England Expects, which stars Steven Mackintosh as a security guard and family man who returns to his extreme-right past, was filmed under the neutral title Ray's Daze. Extra security guards were drafted in for the shooting of the drama in the East End of London.
The film, which took more than three years to make, was kept secret from all but a handful of BBC staff, and followed a series of meetings between far-right activists, the writer Frank Deasy and the creative producer Nick Ryan.
Mr Ryan, an award-winning writer, said: "We had to be very careful. Some of the people on the far-right don't take kindly to this type of thing."
England Expects is the first serious dramatisation about far-right activists since the early Eighties depictions of skinhead bootboys in the Trevor Griffiths play Oi for England and Alan Clarke's Made in Britain.
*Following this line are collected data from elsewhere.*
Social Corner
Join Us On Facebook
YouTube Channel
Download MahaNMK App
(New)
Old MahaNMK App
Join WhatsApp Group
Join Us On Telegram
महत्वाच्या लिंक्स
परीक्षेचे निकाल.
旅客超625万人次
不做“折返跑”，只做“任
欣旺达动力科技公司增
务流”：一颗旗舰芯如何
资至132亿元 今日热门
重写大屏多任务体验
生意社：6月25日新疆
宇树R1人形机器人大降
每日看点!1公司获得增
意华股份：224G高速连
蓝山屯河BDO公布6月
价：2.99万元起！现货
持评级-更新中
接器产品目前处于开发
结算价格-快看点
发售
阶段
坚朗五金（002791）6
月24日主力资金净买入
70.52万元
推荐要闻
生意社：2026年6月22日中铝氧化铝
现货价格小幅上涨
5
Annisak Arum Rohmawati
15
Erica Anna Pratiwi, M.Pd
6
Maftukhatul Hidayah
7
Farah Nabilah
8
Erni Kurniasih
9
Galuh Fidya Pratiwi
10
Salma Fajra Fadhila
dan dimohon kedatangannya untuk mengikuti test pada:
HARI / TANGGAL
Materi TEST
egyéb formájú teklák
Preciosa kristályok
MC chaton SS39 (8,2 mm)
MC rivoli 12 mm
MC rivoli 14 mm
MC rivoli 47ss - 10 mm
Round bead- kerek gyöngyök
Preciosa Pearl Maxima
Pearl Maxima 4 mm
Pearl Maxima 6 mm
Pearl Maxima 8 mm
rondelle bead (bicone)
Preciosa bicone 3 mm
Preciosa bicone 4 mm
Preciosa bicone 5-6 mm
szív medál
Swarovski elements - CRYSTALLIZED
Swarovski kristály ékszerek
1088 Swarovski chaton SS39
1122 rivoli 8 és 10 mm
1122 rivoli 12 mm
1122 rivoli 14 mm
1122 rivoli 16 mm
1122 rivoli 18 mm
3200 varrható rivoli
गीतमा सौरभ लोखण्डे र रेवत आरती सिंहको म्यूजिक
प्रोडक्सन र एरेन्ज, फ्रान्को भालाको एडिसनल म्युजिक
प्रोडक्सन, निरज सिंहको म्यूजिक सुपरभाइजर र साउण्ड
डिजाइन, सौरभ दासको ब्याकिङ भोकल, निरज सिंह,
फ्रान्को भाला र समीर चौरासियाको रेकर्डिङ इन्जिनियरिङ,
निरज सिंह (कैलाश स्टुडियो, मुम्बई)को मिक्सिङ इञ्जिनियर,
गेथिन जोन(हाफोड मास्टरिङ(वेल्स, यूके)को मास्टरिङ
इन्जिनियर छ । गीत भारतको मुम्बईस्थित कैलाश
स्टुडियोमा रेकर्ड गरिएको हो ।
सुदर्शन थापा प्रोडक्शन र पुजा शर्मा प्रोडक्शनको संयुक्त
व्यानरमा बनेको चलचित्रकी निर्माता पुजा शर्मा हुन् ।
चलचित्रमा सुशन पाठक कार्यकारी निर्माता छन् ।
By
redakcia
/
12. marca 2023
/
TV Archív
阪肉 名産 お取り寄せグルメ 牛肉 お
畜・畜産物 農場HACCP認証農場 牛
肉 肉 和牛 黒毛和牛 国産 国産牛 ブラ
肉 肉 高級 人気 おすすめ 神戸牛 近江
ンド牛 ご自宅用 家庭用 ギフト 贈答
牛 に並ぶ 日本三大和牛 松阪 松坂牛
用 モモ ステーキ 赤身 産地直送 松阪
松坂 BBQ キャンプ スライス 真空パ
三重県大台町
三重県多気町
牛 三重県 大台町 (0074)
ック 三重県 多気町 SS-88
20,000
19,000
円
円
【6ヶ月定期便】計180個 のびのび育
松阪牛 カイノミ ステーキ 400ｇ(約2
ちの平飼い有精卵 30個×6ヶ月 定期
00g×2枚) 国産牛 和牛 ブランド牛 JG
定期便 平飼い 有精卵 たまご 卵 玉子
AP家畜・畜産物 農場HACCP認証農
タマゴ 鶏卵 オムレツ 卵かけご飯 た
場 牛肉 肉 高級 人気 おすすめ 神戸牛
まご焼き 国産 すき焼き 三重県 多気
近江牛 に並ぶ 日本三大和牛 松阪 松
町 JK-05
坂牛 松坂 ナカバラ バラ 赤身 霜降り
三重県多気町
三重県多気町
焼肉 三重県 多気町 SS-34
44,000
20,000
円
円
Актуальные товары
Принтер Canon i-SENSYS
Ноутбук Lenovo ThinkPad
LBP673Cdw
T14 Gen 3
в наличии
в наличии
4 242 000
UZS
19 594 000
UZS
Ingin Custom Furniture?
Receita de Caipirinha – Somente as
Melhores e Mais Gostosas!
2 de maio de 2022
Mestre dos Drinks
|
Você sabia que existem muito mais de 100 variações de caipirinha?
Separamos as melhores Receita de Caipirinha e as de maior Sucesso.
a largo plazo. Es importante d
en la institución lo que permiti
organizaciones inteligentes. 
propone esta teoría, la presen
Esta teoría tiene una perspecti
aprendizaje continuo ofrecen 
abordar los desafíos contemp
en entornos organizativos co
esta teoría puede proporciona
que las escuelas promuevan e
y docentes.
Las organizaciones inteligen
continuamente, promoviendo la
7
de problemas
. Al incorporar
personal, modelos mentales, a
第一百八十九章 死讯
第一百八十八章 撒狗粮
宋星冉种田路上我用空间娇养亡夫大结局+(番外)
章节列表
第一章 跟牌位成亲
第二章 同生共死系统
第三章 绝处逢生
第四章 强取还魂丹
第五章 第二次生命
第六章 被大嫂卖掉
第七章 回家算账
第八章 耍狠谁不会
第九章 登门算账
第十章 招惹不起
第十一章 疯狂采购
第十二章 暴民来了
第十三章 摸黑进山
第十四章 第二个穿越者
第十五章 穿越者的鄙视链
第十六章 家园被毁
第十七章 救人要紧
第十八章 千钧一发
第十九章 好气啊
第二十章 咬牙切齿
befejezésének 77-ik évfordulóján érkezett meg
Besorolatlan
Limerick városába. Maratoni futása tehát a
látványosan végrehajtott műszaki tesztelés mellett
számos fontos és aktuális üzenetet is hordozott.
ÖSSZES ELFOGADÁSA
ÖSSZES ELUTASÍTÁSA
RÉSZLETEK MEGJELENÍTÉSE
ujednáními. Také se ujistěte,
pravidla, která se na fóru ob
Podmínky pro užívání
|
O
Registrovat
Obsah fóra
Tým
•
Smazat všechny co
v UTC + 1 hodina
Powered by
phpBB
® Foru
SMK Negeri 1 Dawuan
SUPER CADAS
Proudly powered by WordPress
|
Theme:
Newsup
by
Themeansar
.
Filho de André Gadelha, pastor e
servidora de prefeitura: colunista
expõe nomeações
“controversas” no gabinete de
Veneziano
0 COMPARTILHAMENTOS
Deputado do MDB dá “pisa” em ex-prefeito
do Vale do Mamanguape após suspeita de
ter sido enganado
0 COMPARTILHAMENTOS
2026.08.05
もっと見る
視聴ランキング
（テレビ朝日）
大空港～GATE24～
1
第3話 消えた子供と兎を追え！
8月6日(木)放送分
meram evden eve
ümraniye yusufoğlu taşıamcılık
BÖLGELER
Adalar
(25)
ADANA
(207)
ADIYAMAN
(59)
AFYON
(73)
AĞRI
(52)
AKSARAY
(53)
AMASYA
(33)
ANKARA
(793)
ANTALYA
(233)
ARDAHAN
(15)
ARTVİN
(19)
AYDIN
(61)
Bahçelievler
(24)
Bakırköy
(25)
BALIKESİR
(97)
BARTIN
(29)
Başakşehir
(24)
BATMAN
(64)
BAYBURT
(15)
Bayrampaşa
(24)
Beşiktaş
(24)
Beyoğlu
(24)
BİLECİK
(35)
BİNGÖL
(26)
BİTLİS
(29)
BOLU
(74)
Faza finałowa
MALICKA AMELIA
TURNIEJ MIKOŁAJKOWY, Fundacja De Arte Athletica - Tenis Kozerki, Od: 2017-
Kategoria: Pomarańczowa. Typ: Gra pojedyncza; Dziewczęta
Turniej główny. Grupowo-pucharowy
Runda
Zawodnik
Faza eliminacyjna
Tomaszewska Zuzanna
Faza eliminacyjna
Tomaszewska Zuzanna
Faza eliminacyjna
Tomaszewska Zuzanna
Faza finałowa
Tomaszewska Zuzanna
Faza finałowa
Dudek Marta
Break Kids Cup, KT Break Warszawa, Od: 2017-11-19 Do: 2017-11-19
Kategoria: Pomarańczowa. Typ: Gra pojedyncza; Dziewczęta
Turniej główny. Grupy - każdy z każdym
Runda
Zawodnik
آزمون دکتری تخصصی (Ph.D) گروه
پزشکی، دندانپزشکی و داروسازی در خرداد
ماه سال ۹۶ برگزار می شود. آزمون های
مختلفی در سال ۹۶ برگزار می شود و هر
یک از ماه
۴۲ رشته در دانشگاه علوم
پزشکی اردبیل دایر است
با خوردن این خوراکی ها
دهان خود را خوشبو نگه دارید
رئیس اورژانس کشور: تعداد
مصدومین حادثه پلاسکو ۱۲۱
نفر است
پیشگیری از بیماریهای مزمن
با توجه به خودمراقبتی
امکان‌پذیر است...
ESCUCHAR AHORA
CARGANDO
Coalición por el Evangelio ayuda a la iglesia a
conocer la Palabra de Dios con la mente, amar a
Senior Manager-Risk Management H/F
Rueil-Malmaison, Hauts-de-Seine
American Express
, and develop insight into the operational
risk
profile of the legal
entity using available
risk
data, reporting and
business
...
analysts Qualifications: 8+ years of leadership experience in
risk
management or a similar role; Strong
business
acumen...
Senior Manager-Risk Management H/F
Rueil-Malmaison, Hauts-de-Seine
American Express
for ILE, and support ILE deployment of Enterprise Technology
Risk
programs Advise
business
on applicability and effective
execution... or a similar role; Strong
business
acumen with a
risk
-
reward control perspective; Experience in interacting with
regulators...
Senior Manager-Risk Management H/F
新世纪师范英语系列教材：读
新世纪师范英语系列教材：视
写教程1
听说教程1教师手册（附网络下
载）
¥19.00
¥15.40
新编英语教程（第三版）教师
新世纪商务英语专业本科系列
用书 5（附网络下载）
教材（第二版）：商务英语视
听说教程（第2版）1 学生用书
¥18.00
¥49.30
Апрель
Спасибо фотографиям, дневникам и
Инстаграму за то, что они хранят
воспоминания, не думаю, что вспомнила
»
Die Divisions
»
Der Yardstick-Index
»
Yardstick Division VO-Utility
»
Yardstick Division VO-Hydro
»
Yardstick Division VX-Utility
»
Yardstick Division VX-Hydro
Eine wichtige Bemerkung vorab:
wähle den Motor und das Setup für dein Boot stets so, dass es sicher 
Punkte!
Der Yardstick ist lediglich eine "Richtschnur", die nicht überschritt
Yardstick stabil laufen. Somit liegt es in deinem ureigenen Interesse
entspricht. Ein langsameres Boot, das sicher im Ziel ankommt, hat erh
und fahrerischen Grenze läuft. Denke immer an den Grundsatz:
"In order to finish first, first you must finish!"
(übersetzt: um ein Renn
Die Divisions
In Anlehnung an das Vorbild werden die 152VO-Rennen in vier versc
Mr Deasy said the central character in England Expects was far more complex than the stereotype of a right-wing thug. He said: "Ray Knight, played by Steven Mackintosh, is a control freak whose life is falling apart: he's estranged from his wife and daughter and his job is under threat. He blames other people ... foreigners, asylum-seekers, people he defines as other."
Jane Tranter, the BBC's head of drama, said the piece was not about any organisation but aimed to show the way that extremist politics had become increasingly subtle. She said: "It takes a look at modern racism, which in many ways is a lot more insidious than the 'No blacks, no Irish' notices that were put up in the Sixties."